« L’Homme-Livre et les "gens du livre" »
Recension de Être éditeur d'Anthony Glinoer par Le Phénix dans Agora Vox.
Si la multiplicité des maisons d’édition et des titres incitent à penser que le livre est une « valeur sûre », l’avenir demeure illisible pour les acteurs du secteur. L’édition, sans cesse remise sur le métier, recombine autant ses chiffres que ses lettres dans un art de l’équilibre qui tient autant du politique et de la « raison financière » que de l’amour de la littérature. Sociologue du littéraire et historien de l’édition, Anthony Glinoer s’attache à l’émergence de « l’être éditeur » et à sa permanence dans un monde en « réinitialisation » constante, secoué par les turbulences de la numérisation à marche forcée comme par la « concentration du capital ».

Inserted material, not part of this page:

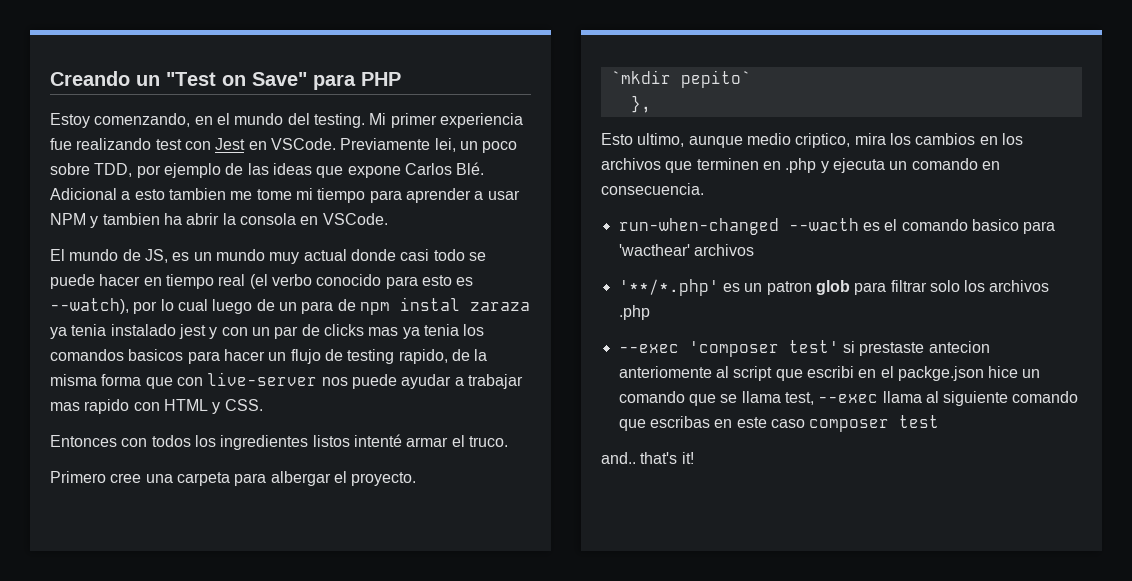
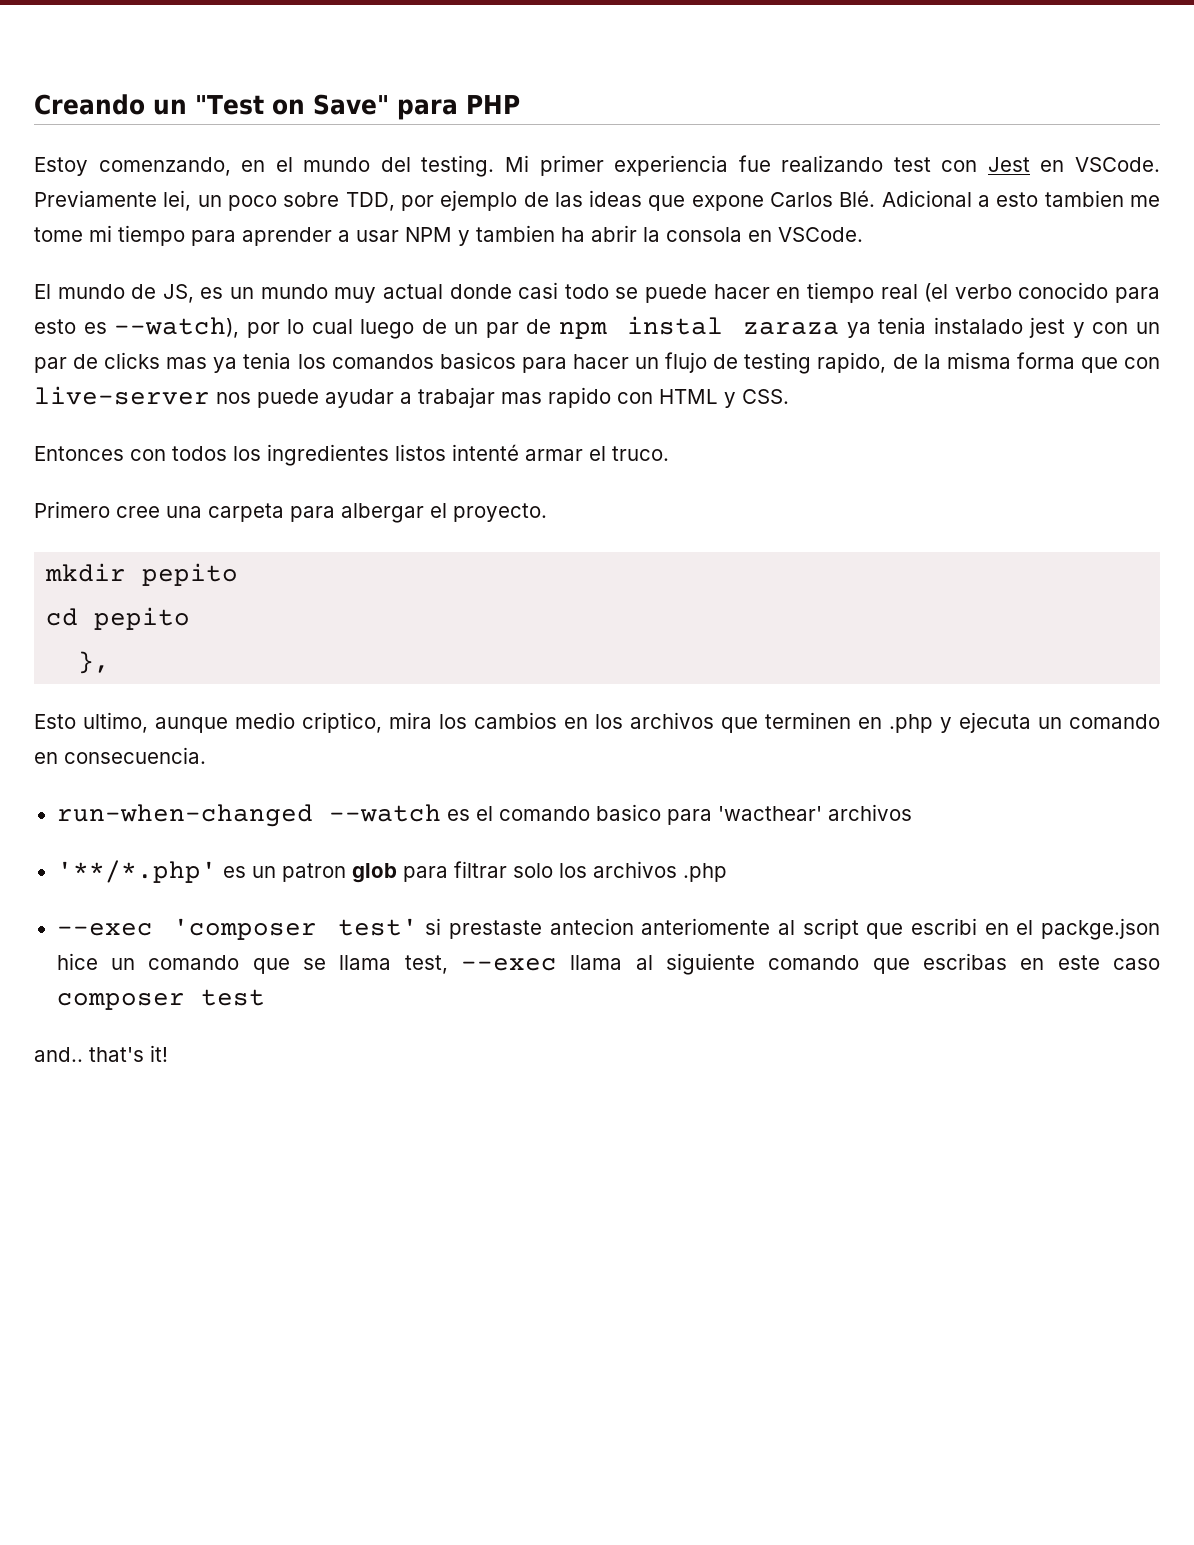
[301,301,334,314] para -> [485,322,519,338] par
[610,70,751,88] `mkdir pepito` -> [45,563,239,586] [46,607,191,630] mkdir pepito // cd pepito
[788,218,859,231] --wacth -> [328,804,441,822] --watch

Les grands Anciens savaient, depuis Platon au moins, que les idées, pour circuler, se devaient d’être livrées, diffusées et exposées. En latin, « edere » signifiait « mettre au jour » et « publicare » se traduit par « livrer au public ». Aussi, Platon, Pline ou Virgile faisaient-ils commerce et pesée de leurs idées dans une forme nommée « livre », en ses déclinaisons : il fallait que leur pensée faite parole s’imprime pour s’adresser à un public.
Leurs livres faits main nouent un dialogue ininterrompu avec des générations de lecteurs livrés à eux-mêmes dans le ressassement des interrogations fondamentales jusqu’à nos jours.
Aujourd’hui, il est entendu qu’« éditer » signifie prendre la « responsabilité juridique, économique et symbolique de la publication d’un livre ou d’un périodique » en pleine tourmente algorithmique et réformatrice. Pour qu’un livre voie le jour, constante Anthony Glinoer, « il faut du papier et des bateaux pour le transporter, des presses, du capital, des comptables, de l’acier pour les machines, des reliures et des relieurs, des graphistes, des banques, des prix littéraires, des clubs du livre, des bibliothèques, des fournisseurs internet, des lecteurs, des relecteurs, des écoles, des associations, etc. »
Les livres se font par les hommes et à travers une foule d’intermédiaires entre l’auteur et le lecteur– à commencer par l’éditeur-patron. Ce dernier, pour prestigieuse que soit sa situation, n’en doit pas moins rester à l’équilibre pour assurer la pérennité de son entreprise et l’inscrire dans l’histoire voire le rayonnement d’une « civilisation ».
Parce que « vendre ou faire vendre des livres » est une activité aussi périlleuse que prestigieuse, l’éditeur doit savoir refuser la plupart des propositions et sollicitations qui lui sont faites sans répit : « Notre métier ? C’est d’abord le courage de refuser » soulignait Bernard Grasset (1881-1955) dans La Chose littéraire (Gallimard, 1929) (...).